Despite considerable opposition from the neighbourhood in 1927, Thomas F. Cullinan erected a three-story, 60-foot by 66-foot, granite-faced mausoleum at the cost of $150,000. 1 5 The crypt, designed on plans by Franklin Hindle, was the first of its kind in the state and had room for 1,200 plots.
To keep the mausoleum in excellent condition, Cullinan placed a portion of his profits into a perpetual care fund. Eventually, 527 remains were entombed. 1
After Cullinan died, his daughter, Katherine Cullinan took over the management of the Spring Grove Mausoleum. 1 3 After she passed in 2002, the Superior Court of Rhode Island found that the crypts had been deferred for over 20 years and that the perpetual care fund was almost exhausted. A Superior Court judge ordered the mausoleum into receivership in 2003. 3 4 The lawyer appointed to find a solution to the crypt died in November 2009, leaving the case to his law partner who was also unable to find a workable solution. 4
The city had blocked the transfer of remains from the mausoleum over concerns that the building contains asbestos and lead paint. 1 The city claimed that to make the mausoleum safe enough for relatives to remove the remains would cost the city $50,000. Removing the remains and demolishing the building would cost an estimated $2 million.
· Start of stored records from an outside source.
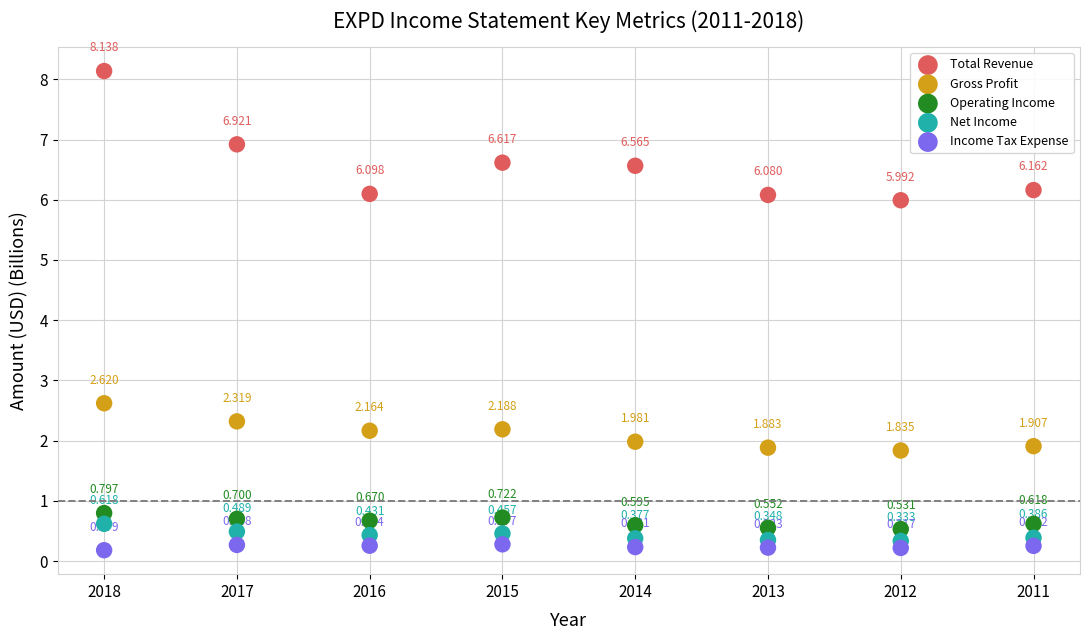

Which series reaches the maximum Y coordinate?

Total Revenue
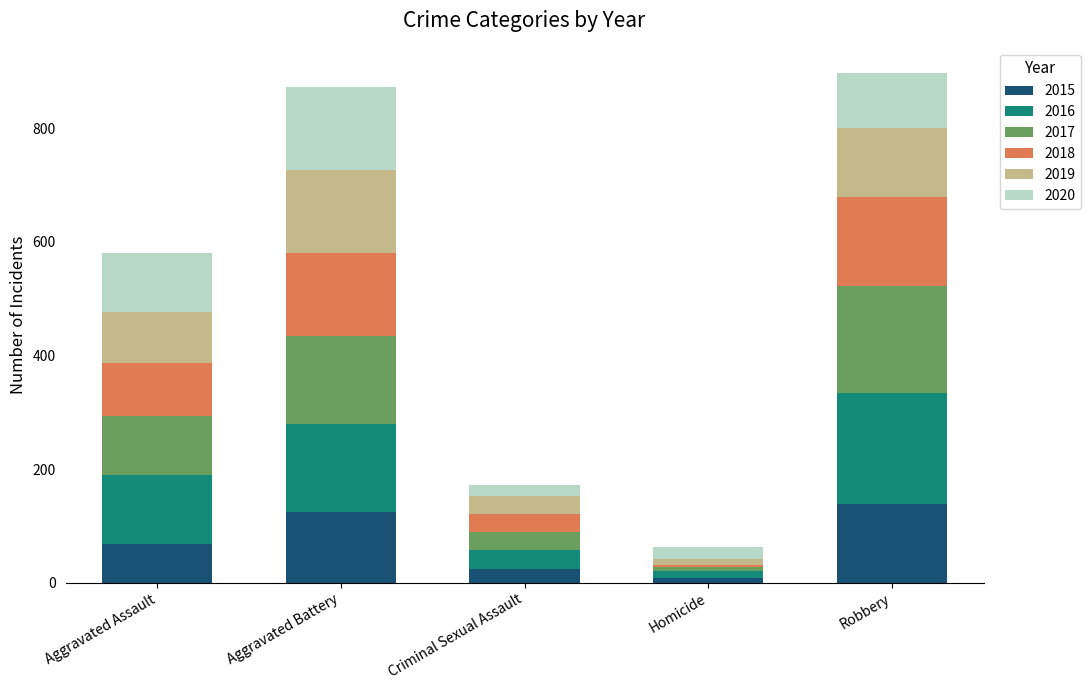

What is the average value of the 2015 series?

73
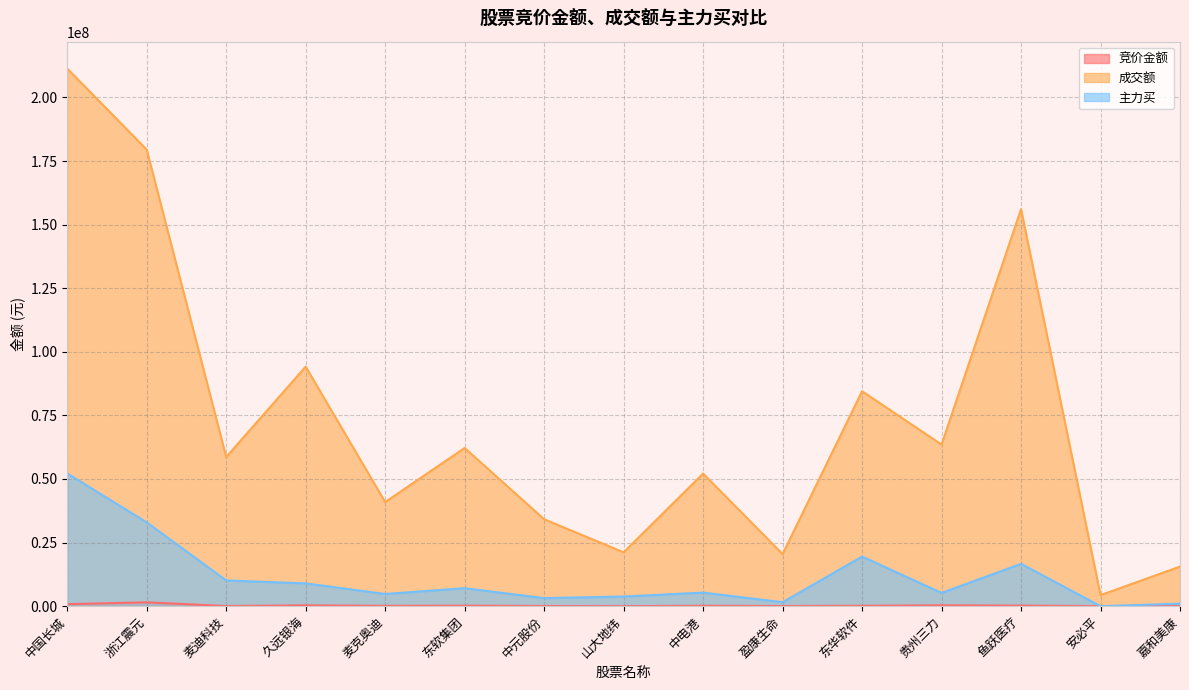

What value does the 竞价金额 series have at 贵州三力?

332704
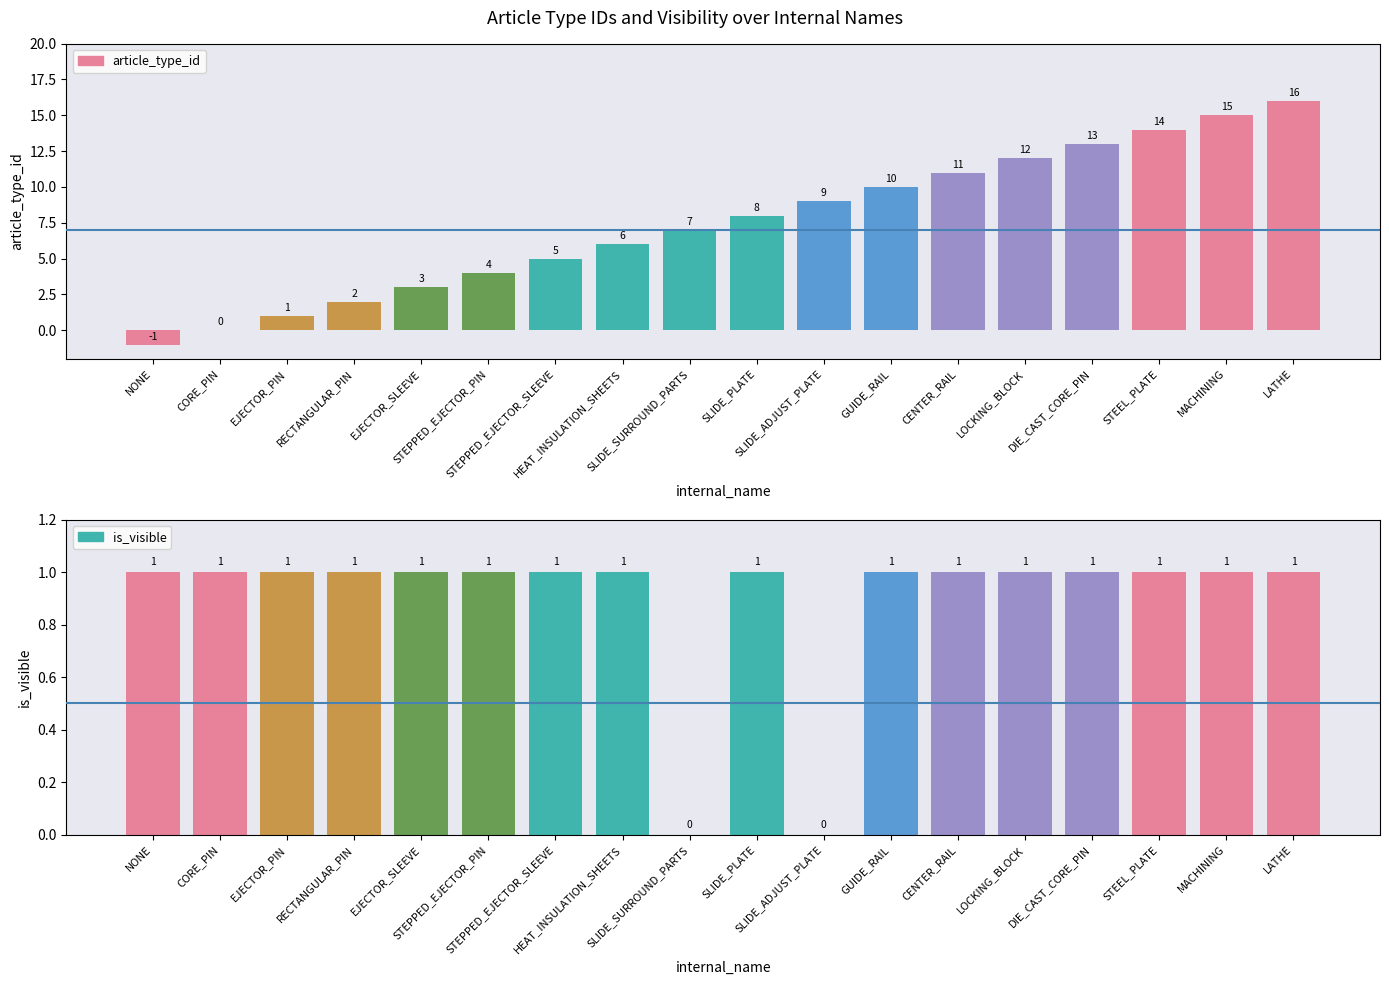

Is the value of is_visible at MACHINING greater than the value of article_type_id at LATHE?

No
In 2016, funeral director Andrew Correia purchased the J.H. Williams & Company Funeral Home. 2 After coming across old files, Correia learned that its founder and family had been laid to rest in the decaying mausoleum. In what was deemed a part rescue mission and part moral obligation, Correia had the five bodies of the Williams family removed from Spring Grove in April 2018. Workers wore hazmat suits because of the asbestos and lead concerns. The caskets were in stages of severe deterioration, and one had to be duct taped extensively after the bottom gave way from rot when workers removed it from the mausoleum. The bodies were re-interred in a nearby cemetery.